Set task a
Revise the part of the entries that opens with the line containing "request time. Watch" and closes with the line containing "resp: 12,49,34", replacing "photo" with "image" and changing nothing else. Leave the pictures out of your answer.

Passage
Use Flume to consume and write log data - Simple Log Service

Use the aliyun-log-flume plugin to integrate Log Service with Flume to write and consume log data.

Background

The aliyun-log-flume plugin integrates Log Service with Flume, allowing it to connect with other data systems like HDFS and Kafka. The plugin provides a sink and a source.

sink: Flume reads data from other data sources and writes it to Log Service.
source: Flume consumes log data from Log Service and writes it to other systems.

For more information, see aliyun-log-flume.

Procedure

Download and install Flume.

For more information, see Flume.
Download the aliyun-log-flume plugin and place it in the <FLUME_HOME>/lib directory.

For more information, see aliyun-log-flume-1.3.jar.
In the <FLUME_HOME>/conf directory, create a configuration file named flumejob.conf.
- For sink configurations and examples, see Sink.
- For source configurations and examples, see Source.
Start Flume.

Sink

Use a sink to write data from other sources to Log Service through Flume. The following two parsing formats are supported:

SIMPLE: Writes the entire Flume event as a single field to Log Service.
DELIMITED: Treats the entire Flume event as delimited data. The data is then parsed into fields based on the configured column names and written to Log Service.

The following table describes the sink configuration parameters.

Parameter	Required	Description
type	Yes	The class name for the sink. Set the value to `com.aliyun.Loghub.flume.sink.LoghubSink`.
endpoint	Yes	The service endpoint of the Project. Example: `http://cn-qingdao.log.aliyuncs.com`. Replace the example with your service endpoint. For more information, see Service endpoints.
project	Yes	The name of the Project.
LogStore	Yes	The name of the LogStore.
accessKeyId	Yes	The AccessKey ID used to identify a user. For security, use the AccessKey pair of a RAM user. For information about how to obtain an AccessKey pair, see AccessKey pair.
accessKey	Yes	The AccessKey Secret used to authenticate a user. For security, use the AccessKey pair of a RAM user. For information about how to obtain an AccessKey pair, see AccessKey pair.
batchSize	No	The number of data entries to write to Log Service in each batch. Default value: 1000.
maxBufferSize	No	The size of the cache queue. Default value: 1000.
serializer	No	The serialization format for a Flume event. Valid values: DELIMITED: Parses the data in delimited format. SIMPLE: Parses the data in single-line format. This is the default format. JSON: Parses the data in JSON format. Custom serializer: Set this to the fully qualified class name of your custom serializer.

Set task b
According to the Flume integration page, which directory should the aliyun-log-flume plugin be placed in?

Exercise materials
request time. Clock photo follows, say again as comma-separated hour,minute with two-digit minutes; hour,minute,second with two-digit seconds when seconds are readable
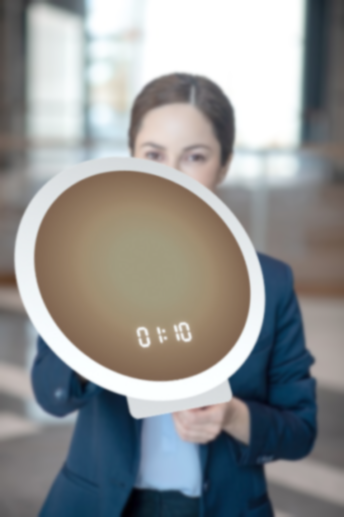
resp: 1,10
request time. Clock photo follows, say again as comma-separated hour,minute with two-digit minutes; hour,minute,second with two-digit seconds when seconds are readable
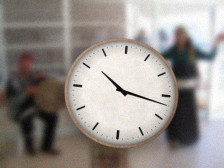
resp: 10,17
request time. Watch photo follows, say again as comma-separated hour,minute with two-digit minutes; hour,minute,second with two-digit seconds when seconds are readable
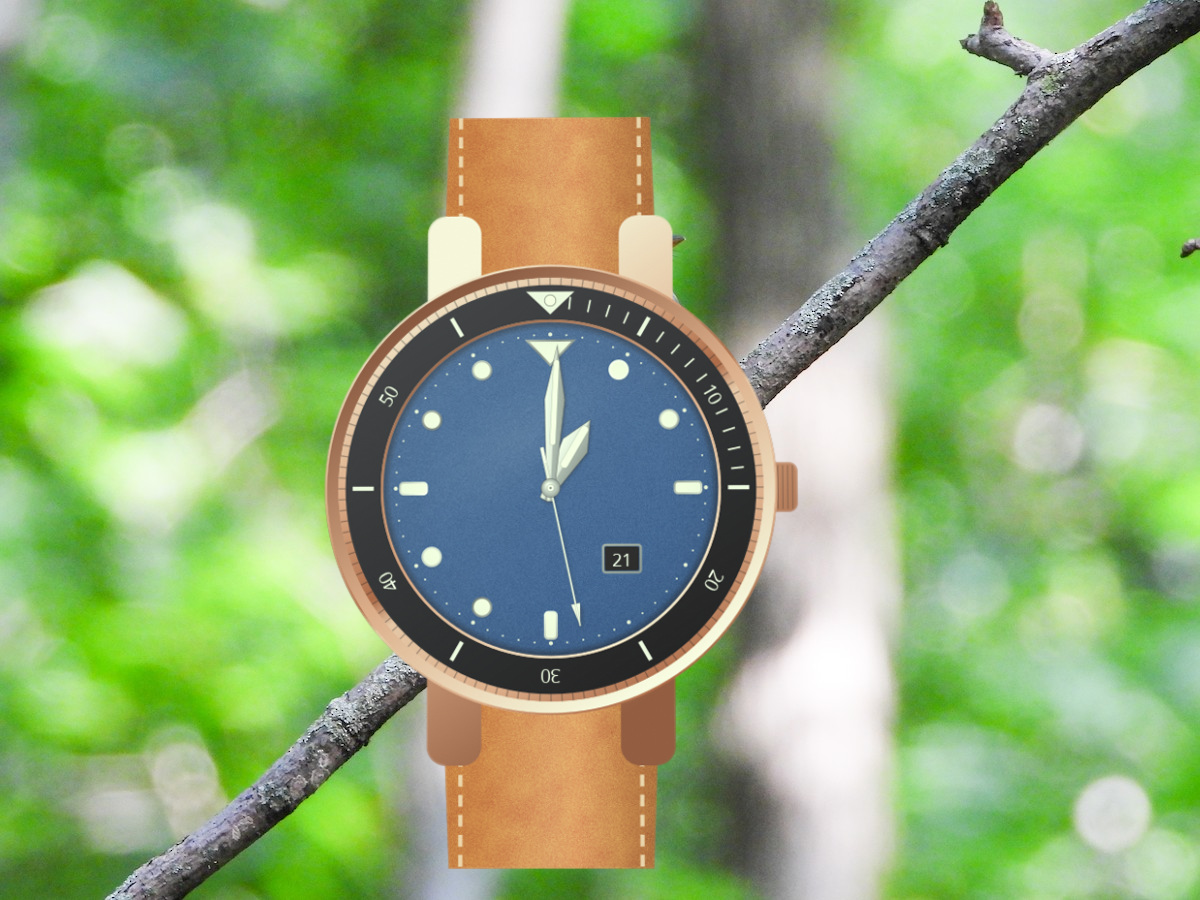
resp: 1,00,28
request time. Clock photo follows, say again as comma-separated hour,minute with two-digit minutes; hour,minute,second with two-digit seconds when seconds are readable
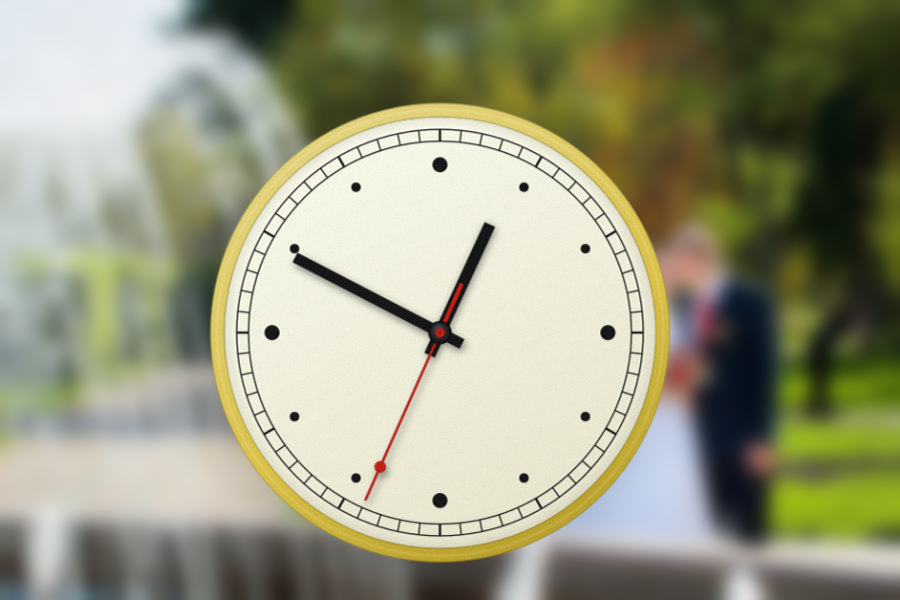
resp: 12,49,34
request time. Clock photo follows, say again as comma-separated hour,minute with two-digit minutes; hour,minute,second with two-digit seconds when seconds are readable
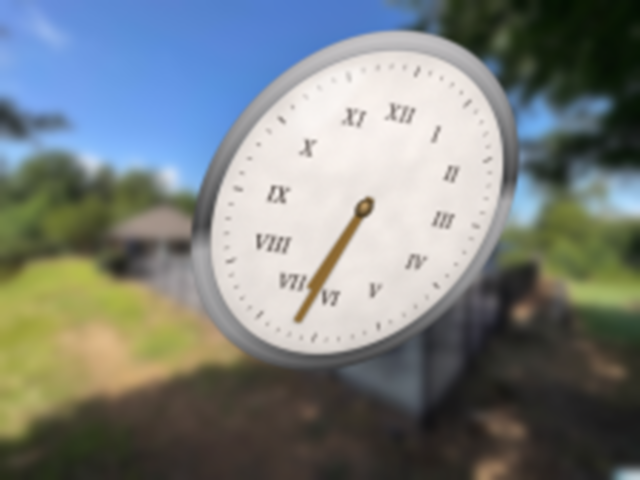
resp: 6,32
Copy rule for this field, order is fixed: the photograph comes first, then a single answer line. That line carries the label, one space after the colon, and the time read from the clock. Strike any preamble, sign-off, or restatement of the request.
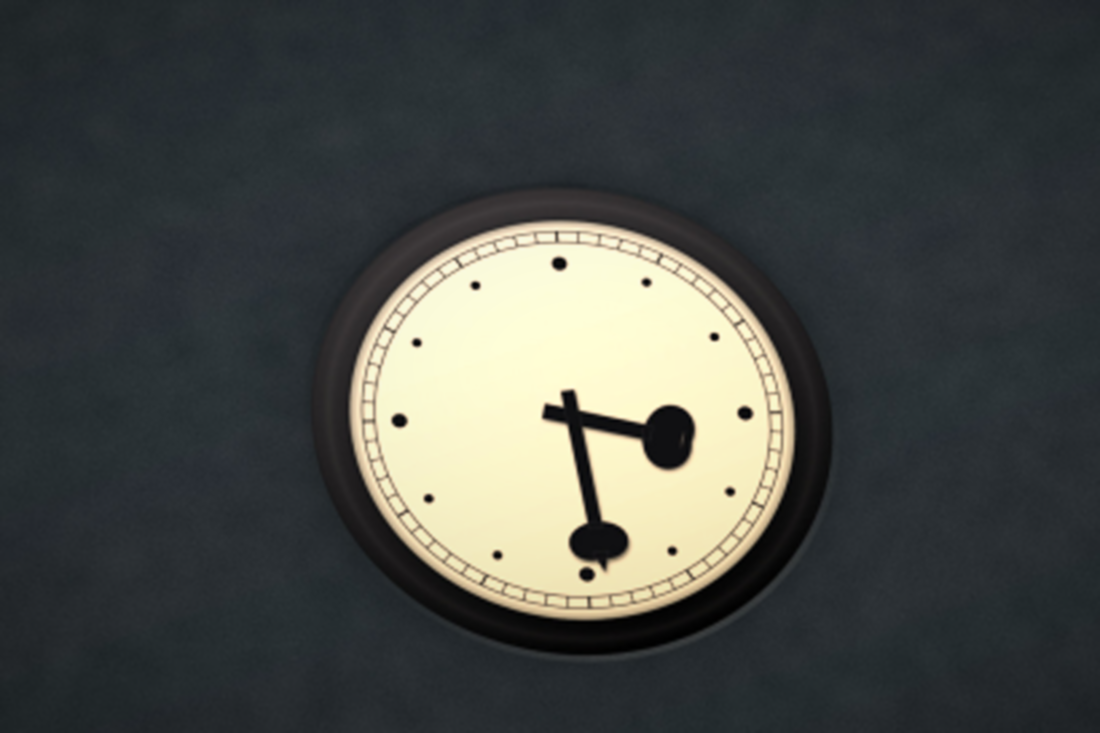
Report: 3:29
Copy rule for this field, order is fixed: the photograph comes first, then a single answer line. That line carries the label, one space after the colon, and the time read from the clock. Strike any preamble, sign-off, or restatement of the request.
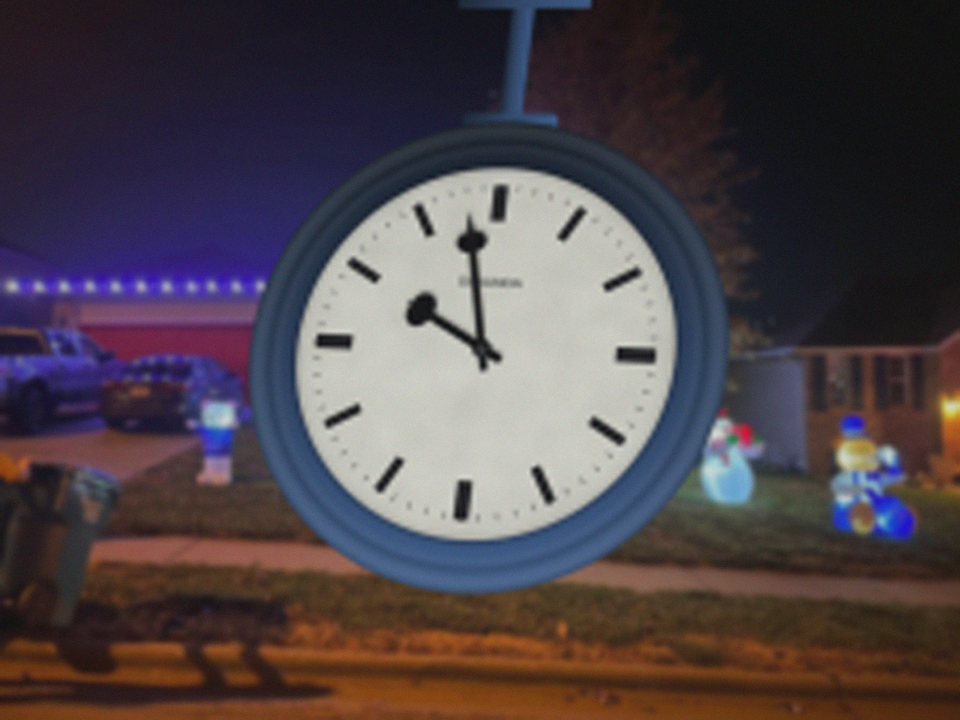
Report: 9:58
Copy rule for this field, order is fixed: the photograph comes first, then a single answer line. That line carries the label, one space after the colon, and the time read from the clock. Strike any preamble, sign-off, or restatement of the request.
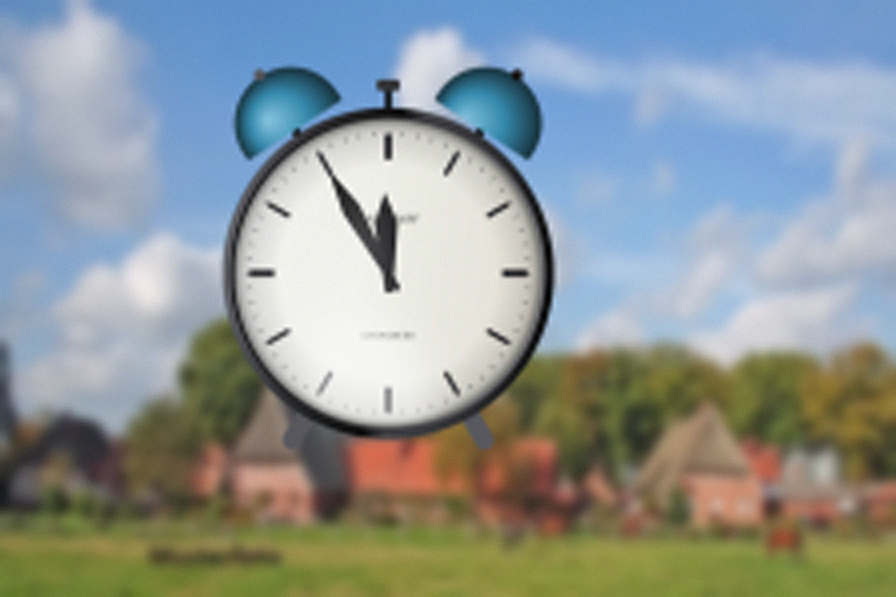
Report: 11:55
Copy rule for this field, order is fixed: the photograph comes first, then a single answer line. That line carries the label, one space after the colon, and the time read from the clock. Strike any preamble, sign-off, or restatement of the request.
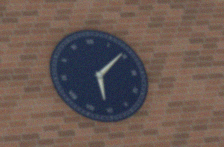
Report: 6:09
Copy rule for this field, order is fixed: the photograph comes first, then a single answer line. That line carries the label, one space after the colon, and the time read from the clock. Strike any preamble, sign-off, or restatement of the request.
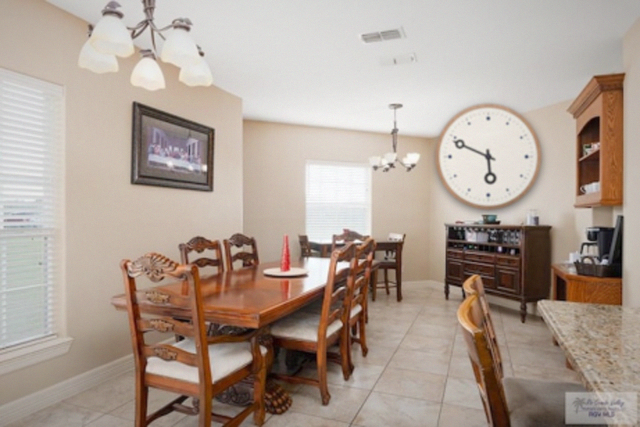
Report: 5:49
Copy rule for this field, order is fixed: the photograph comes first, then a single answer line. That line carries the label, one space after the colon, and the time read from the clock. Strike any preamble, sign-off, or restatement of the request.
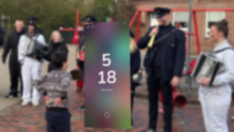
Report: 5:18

Exercise solution a
request time. Watch image follows, say again as comma-separated hour,minute with two-digit minutes; hour,minute,second with two-digit seconds when seconds are readable
resp: 1,00,28
request time. Clock image follows, say again as comma-separated hour,minute with two-digit minutes; hour,minute,second with two-digit seconds when seconds are readable
resp: 12,49,34

Exercise solution b
The <FLUME_HOME>/lib directory.